Collected data
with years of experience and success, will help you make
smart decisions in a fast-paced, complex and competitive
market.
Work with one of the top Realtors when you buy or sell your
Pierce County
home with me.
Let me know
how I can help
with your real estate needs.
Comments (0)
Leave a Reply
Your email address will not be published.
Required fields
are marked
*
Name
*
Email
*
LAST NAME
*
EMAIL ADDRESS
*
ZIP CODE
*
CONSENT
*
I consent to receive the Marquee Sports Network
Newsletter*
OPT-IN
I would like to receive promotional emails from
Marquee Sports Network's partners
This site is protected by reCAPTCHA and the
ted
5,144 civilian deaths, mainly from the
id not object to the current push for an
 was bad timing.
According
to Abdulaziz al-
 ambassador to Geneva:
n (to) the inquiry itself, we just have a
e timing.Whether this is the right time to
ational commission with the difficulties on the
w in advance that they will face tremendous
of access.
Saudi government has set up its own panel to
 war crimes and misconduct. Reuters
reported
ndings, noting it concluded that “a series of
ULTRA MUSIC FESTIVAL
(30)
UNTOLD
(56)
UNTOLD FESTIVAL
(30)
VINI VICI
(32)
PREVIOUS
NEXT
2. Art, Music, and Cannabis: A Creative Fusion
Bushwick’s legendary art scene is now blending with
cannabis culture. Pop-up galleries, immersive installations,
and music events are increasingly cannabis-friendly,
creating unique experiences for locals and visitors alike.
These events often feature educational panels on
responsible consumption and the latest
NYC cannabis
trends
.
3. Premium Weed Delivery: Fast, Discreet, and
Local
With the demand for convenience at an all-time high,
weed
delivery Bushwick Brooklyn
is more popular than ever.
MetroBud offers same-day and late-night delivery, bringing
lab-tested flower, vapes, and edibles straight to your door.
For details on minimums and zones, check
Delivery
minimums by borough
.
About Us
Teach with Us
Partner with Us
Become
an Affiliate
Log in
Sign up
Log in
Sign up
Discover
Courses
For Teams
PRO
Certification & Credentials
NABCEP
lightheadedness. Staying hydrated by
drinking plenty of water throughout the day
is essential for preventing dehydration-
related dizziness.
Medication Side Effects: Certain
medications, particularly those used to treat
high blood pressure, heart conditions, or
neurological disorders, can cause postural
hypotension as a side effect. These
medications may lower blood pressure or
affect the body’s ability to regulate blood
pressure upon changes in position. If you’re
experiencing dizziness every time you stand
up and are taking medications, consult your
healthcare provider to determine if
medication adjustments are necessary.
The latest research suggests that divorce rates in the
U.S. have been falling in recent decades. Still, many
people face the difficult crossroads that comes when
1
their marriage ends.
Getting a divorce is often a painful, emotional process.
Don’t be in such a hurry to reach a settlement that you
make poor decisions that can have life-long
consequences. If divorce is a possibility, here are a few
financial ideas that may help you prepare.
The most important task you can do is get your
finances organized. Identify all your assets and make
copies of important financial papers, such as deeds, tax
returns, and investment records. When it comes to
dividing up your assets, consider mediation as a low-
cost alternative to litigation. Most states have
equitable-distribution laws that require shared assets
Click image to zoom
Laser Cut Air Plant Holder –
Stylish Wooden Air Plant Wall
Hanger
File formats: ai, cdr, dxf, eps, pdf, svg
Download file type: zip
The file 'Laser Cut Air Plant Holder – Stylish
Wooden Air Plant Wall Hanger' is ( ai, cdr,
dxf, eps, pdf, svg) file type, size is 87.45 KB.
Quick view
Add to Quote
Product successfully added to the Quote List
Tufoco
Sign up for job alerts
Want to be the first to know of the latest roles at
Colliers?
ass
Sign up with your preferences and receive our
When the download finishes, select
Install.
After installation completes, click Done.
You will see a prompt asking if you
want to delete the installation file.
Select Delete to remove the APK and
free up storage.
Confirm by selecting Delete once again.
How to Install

■ What is needed ■
Could you reproduce, word for word, everything from the first row of the collected data down to the row containing "is more popular than ever.", including both ends?

■ Result ■
with years of experience and success, will help you make
smart decisions in a fast-paced, complex and competitive
market.
Work with one of the top Realtors when you buy or sell your
Pierce County
home with me.
Let me know
how I can help
with your real estate needs.
Comments (0)
Leave a Reply
Your email address will not be published.
Required fields
are marked
*
Name
*
Email
*
LAST NAME
*
EMAIL ADDRESS
*
ZIP CODE
*
CONSENT
*
I consent to receive the Marquee Sports Network
Newsletter*
OPT-IN
I would like to receive promotional emails from
Marquee Sports Network's partners
This site is protected by reCAPTCHA and the
ted
5,144 civilian deaths, mainly from the
id not object to the current push for an
 was bad timing.
According
to Abdulaziz al-
 ambassador to Geneva:
n (to) the inquiry itself, we just have a
e timing.Whether this is the right time to
ational commission with the difficulties on the
w in advance that they will face tremendous
of access.
Saudi government has set up its own panel to
 war crimes and misconduct. Reuters
reported
ndings, noting it concluded that “a series of
ULTRA MUSIC FESTIVAL
(30)
UNTOLD
(56)
UNTOLD FESTIVAL
(30)
VINI VICI
(32)
PREVIOUS
NEXT
2. Art, Music, and Cannabis: A Creative Fusion
Bushwick’s legendary art scene is now blending with
cannabis culture. Pop-up galleries, immersive installations,
and music events are increasingly cannabis-friendly,
creating unique experiences for locals and visitors alike.
These events often feature educational panels on
responsible consumption and the latest
NYC cannabis
trends
.
3. Premium Weed Delivery: Fast, Discreet, and
Local
With the demand for convenience at an all-time high,
weed
delivery Bushwick Brooklyn
is more popular than ever.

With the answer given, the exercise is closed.